Negotiations are still continuing with Chrysler and GM over the combined
funding of the Voluntary Employee Beneficiary Association—to which the
companies were originally to make a one-time cash contribution and be free of
future obligations for retiree health care—with cash and stock.
At one point the UAW walked out on talks with GM when the company pushed for
terms even worse than those called for by the government.
On March 11 members of the Canadian Auto Workers overwhelmingly ratified
changes to their contract with GM. Along with sacrificing pay raises and
bonuses, they agreed to give up a week’s vacation. This is the second
week of vacation the CAW has conceded since last year’s concessionary
contract with the Detroit Three. GM and Chrysler are also pushing the Canadian
government for billions of dollars in assistance.
It might have been assumed that Ford and Chrysler would follow the pattern set
at GM in Canada.

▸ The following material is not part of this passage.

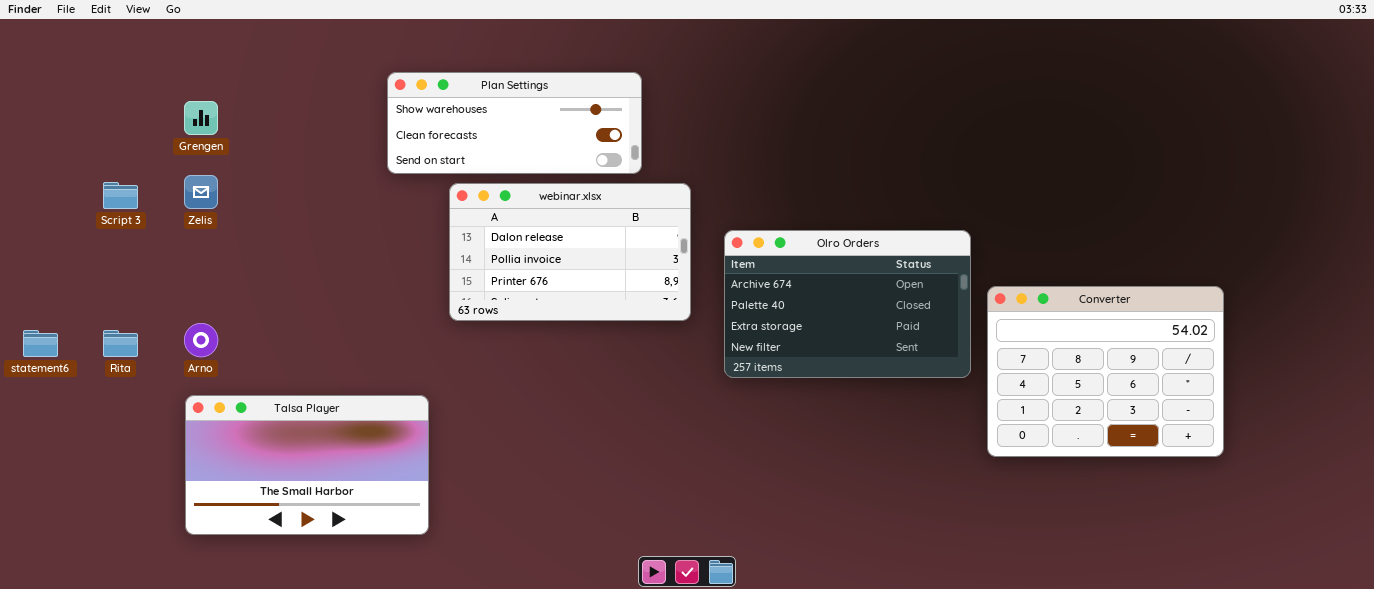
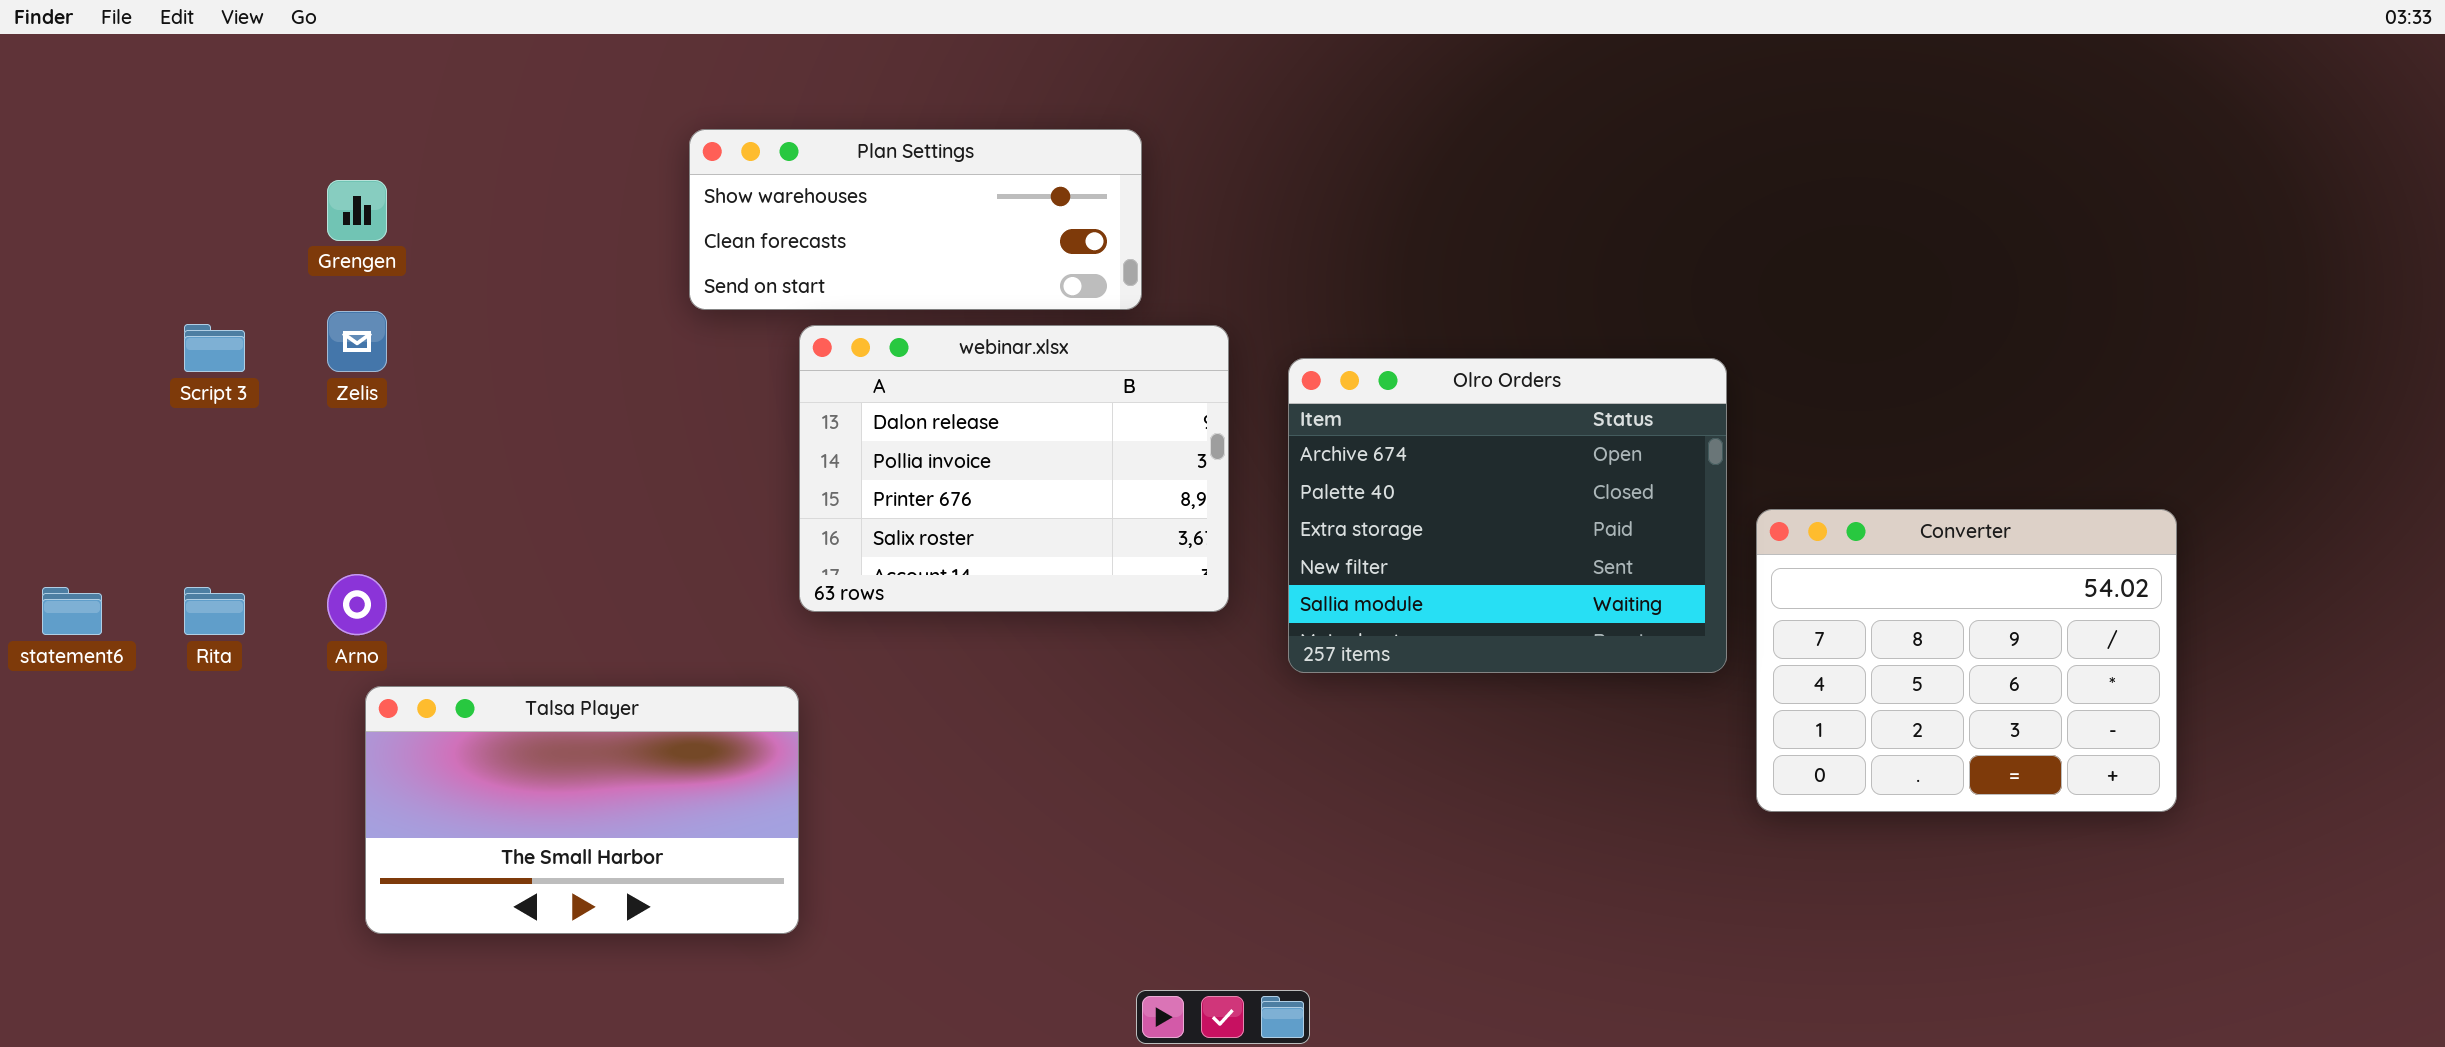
webinar.xlsx: [449,183,691,321] -> [799,325,1229,612], resized
Olro Orders: [724,230,971,378] -> [1288,358,1727,673], resized
Talsa Player: [185,395,429,535] -> [365,686,799,934], moved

Not so. “Currently Chrysler CAW are not
competitive,” declared Chrysler President Tom LaSorda, threatening to
shut down operations in Canada completely if he didn’t get a 25-percent
reduction in labor costs and a $2.3 billion loan from Ottawa. “We have to
break the pattern.” (Detroit Free Press, March 13) While using milder
language, Ford also indicated it would demand deeper concessions.
With LaSorda’s brazen bullying of the CAW there is no longer even the fig
leaf of “labor-management cooperation.” At the same time, both the
Democrats and Republicans have trashed collective bargaining in the name of
“competitiveness” and “viability,” while treating as
sacrosanct agreements between Wall Street firms and their executive
stooges.
All of this should serve as a wake-up call. The struggle is not between the
government on one side and “the industry”—represented by both
the union and company executives—on the other. The capitalist class has
declared war on the UAW and by extension the entire labor movement.
Now is the time to initiate cross-border solidarity actions. How about
labor-labor cooperation for a change?